Neither the Toronto Stock Exchange nor the regulating authority has approved or disproved the information contained in this press release.
About Arizona Sonoran Copper Company (www.arizonasonoran.com | www.cactusmine.com) ASCU’s objective is to become a mid-tier copper producer with low operating costs and to develop the Cactus and Parks/Salyer Projects that could generate robust returns for investors and provide a long term sustainable and responsible operation for the community and all stakeholders. The Company's principal asset is a 100% interest in the Cactus Project (former ASARCO, Sacaton mine) which is situated on private land in an infrastructure-rich area of Arizona. Contiguous to the Cactus Project is the Company’s 100%-owned Parks/Salyer deposit that could allow for a phased expansion of the Cactus Mine once it becomes a producing asset. The Company is led by an executive management team and Board which have a long-standing track record of successful project delivery in North America complemented by global capital markets expertise.
Forward-Looking Statements This press release contains "forward-looking information" within the meaning of applicable Canadian securities legislation. Forward-looking information includes, without limitation, statements regarding the Offering, the receipt of regulatory approvals, and the future plans or prospects of the Company. Forward-looking statements involve known and unknown risks, uncertainties and other factors which may cause the actual results, performance or achievements of ASCU to be materially different from any future results, performance or achievements expressed or implied by the forward-looking statements. Factors that could affect the outcome include, among others: risks relating to the ability of the parties to complete the Offering on the terms described in this news release or timing currently expected, or at all, market conditions, future prices and the supply of metals; the results of drilling; inability to raise the money necessary to incur the expenditures required to retain and advance the properties; environmental liabilities (known and unknown); general business, economic, competitive, political and social uncertainties; results of exploration programs; accidents, labour disputes and other risks of the mining industry; political instability, terrorism, insurrection or war; or delays in obtaining governmental approvals, projected cash operating costs, failure to obtain regulatory approvals.

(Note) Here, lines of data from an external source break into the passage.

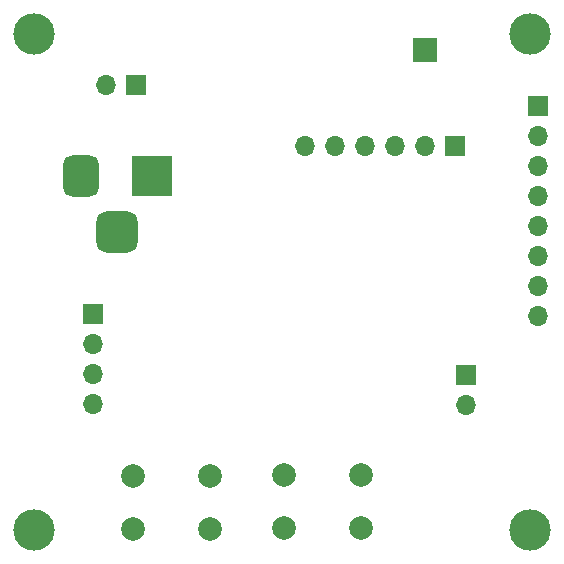
<source format=gbr>
%TF.GenerationSoftware,KiCad,Pcbnew,6.0.9-8da3e8f707~117~ubuntu22.04.1*%
%TF.CreationDate,2023-05-10T19:22:08-04:00*%
%TF.ProjectId,a2bikelight,61326269-6b65-46c6-9967-68742e6b6963,rev?*%
%TF.SameCoordinates,Original*%
%TF.FileFunction,Soldermask,Bot*%
%TF.FilePolarity,Negative*%
%FSLAX46Y46*%
G04 Gerber Fmt 4.6, Leading zero omitted, Abs format (unit mm)*
G04 Created by KiCad (PCBNEW 6.0.9-8da3e8f707~117~ubuntu22.04.1) date 2023-05-10 19:22:08*
%MOMM*%
%LPD*%
G01*
G04 APERTURE LIST*
G04 Aperture macros list*
%AMRoundRect*
0 Rectangle with rounded corners*
0 $1 Rounding radius*
0 $2 $3 $4 $5 $6 $7 $8 $9 X,Y pos of 4 corners*
0 Add a 4 corners polygon primitive as box body*
4,1,4,$2,$3,$4,$5,$6,$7,$8,$9,$2,$3,0*
0 Add four circle primitives for the rounded corners*
1,1,$1+$1,$2,$3*
1,1,$1+$1,$4,$5*
1,1,$1+$1,$6,$7*
1,1,$1+$1,$8,$9*
0 Add four rect primitives between the rounded corners*
20,1,$1+$1,$2,$3,$4,$5,0*
20,1,$1+$1,$4,$5,$6,$7,0*
20,1,$1+$1,$6,$7,$8,$9,0*
20,1,$1+$1,$8,$9,$2,$3,0*%
G04 Aperture macros list end*
%ADD10R,1.700000X1.700000*%
%ADD11O,1.700000X1.700000*%
%ADD12C,3.500000*%
%ADD13R,2.000000X2.000000*%
%ADD14C,2.000000*%
%ADD15R,3.500000X3.500000*%
%ADD16RoundRect,0.750000X-0.750000X-1.000000X0.750000X-1.000000X0.750000X1.000000X-0.750000X1.000000X0*%
%ADD17RoundRect,0.875000X-0.875000X-0.875000X0.875000X-0.875000X0.875000X0.875000X-0.875000X0.875000X0*%
G04 APERTURE END LIST*
D10*
%TO.C,J5*%
X140600000Y-132925000D03*
D11*
X140600000Y-135465000D03*
%TD*%
D12*
%TO.C,H1*%
X146000000Y-104000000D03*
%TD*%
D13*
%TO.C,TP1*%
X137100000Y-105400000D03*
%TD*%
D12*
%TO.C,H4*%
X104000000Y-104000000D03*
%TD*%
D14*
%TO.C,SW1*%
X125150000Y-145850000D03*
X131650000Y-145850000D03*
X131650000Y-141350000D03*
X125150000Y-141350000D03*
%TD*%
D12*
%TO.C,H3*%
X104000000Y-146000000D03*
%TD*%
D10*
%TO.C,J2*%
X112600000Y-108300000D03*
D11*
X110060000Y-108300000D03*
%TD*%
D12*
%TO.C,H2*%
X146000000Y-146000000D03*
%TD*%
D14*
%TO.C,SW2*%
X112400000Y-145900000D03*
X118900000Y-145900000D03*
X112400000Y-141400000D03*
X118900000Y-141400000D03*
%TD*%
D10*
%TO.C,J4*%
X139650000Y-113500000D03*
D11*
X137110000Y-113500000D03*
X134570000Y-113500000D03*
X132030000Y-113500000D03*
X129490000Y-113500000D03*
X126950000Y-113500000D03*
%TD*%
D10*
%TO.C,J6*%
X146700000Y-110100000D03*
D11*
X146700000Y-112640000D03*
X146700000Y-115180000D03*
X146700000Y-117720000D03*
X146700000Y-120260000D03*
X146700000Y-122800000D03*
X146700000Y-125340000D03*
X146700000Y-127880000D03*
%TD*%
D15*
%TO.C,J1*%
X114000000Y-116042500D03*
D16*
X108000000Y-116042500D03*
D17*
X111000000Y-120742500D03*
%TD*%
D10*
%TO.C,J3*%
X109000000Y-127700000D03*
D11*
X109000000Y-130240000D03*
X109000000Y-132780000D03*
X109000000Y-135320000D03*
%TD*%
M02*

</source>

Although ASCU has attempted to identify important factors that could cause actual actions, events or results to differ materially from those described in forward-looking statements, there may be other factors that cause actions, events or results to differ from those anticipated, estimated or intended. Forward-looking statements contained herein are made as of the date of this news release and ASCU disclaims any intention or obligation to update or revise any forward-looking statements, whether as a result of new information, future events or results or otherwise, except as required by applicable securities laws. There can be no assurance that such information will prove to be accurate, as actual results and future events could differ materially from those anticipated in such statements. Accordingly, readers should not place undue reliance on forward-looking information. Other factors which could materially affect such forward-looking information are described in the risk factors in the Company's most recent annual information form and management's discussion and analysis which is available on SEDAR+ at www.sedarplus.ca.